THE DATA:
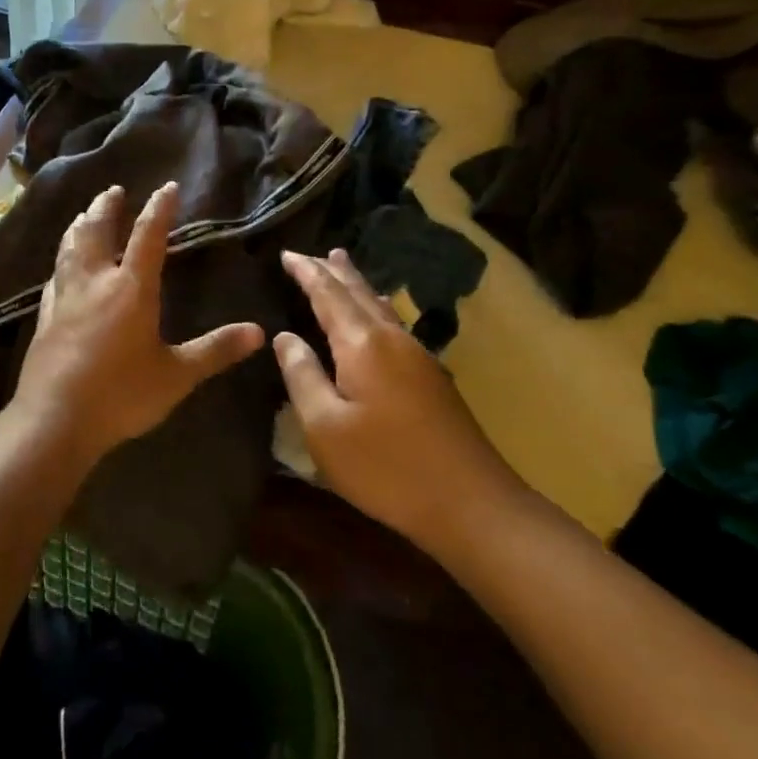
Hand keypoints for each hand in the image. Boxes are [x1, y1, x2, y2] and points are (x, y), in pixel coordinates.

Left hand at [12, 182, 264, 463]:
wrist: (55, 419)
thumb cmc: (120, 395)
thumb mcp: (176, 376)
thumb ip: (215, 351)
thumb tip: (259, 333)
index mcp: (131, 289)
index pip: (147, 237)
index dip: (158, 209)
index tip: (167, 187)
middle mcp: (95, 282)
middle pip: (98, 232)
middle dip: (107, 207)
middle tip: (113, 190)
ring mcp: (65, 297)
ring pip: (70, 248)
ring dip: (79, 225)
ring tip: (83, 214)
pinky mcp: (46, 317)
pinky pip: (54, 275)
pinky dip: (61, 259)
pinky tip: (60, 265)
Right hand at [275, 248, 529, 557]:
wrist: (472, 505)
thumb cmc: (386, 466)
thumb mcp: (324, 426)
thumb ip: (301, 375)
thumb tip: (285, 337)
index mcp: (362, 344)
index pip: (327, 294)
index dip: (305, 272)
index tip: (285, 253)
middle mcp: (393, 339)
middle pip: (359, 292)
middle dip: (332, 271)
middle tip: (311, 253)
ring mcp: (418, 357)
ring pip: (381, 306)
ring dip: (358, 285)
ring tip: (342, 267)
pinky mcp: (432, 379)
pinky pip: (394, 324)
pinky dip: (375, 308)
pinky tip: (378, 317)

WHAT YOU ARE ASKED TO DO: Reproduce the records above word for word, without the images.

RESULT FOR THIS EXERCISE:
Hand keypoints for each hand in the image. Boxes are [x1, y1, x2, y2] and points are (x, y), in pixel coordinates.

Left hand at [12, 182, 264, 463]:
wrist: (55, 419)
thumb cmc: (120, 395)
thumb mcp: (176, 376)
thumb ip: (215, 351)
thumb tip: (259, 333)
index mcp: (131, 289)
index pip: (147, 237)
index dip: (158, 209)
index tip: (167, 187)
middle mcp: (95, 282)
middle pip: (98, 232)
middle dip: (107, 207)
middle tip: (113, 190)
ring mcp: (65, 297)
ring pip: (70, 248)
ring dip: (79, 225)
ring tip: (83, 214)
pinky mcp: (46, 317)
pinky pip: (54, 275)
pinky dip: (61, 259)
pinky tip: (60, 265)
Right hand at [275, 248, 529, 557]:
wrist: (472, 505)
thumb cmc: (386, 466)
thumb mcp: (324, 426)
thumb ip: (301, 375)
thumb tip: (285, 337)
index mcp: (362, 344)
index pip: (327, 294)
index dip: (305, 272)
index tip: (285, 253)
middle mcp: (393, 339)
middle pip: (359, 292)
middle dip: (332, 271)
middle tip: (311, 253)
ring mcp: (418, 357)
ring pip: (381, 306)
ring dip: (358, 285)
ring tip: (342, 267)
pinky mcp: (432, 379)
pinky pip: (394, 324)
pinky dip: (375, 308)
pinky tip: (378, 317)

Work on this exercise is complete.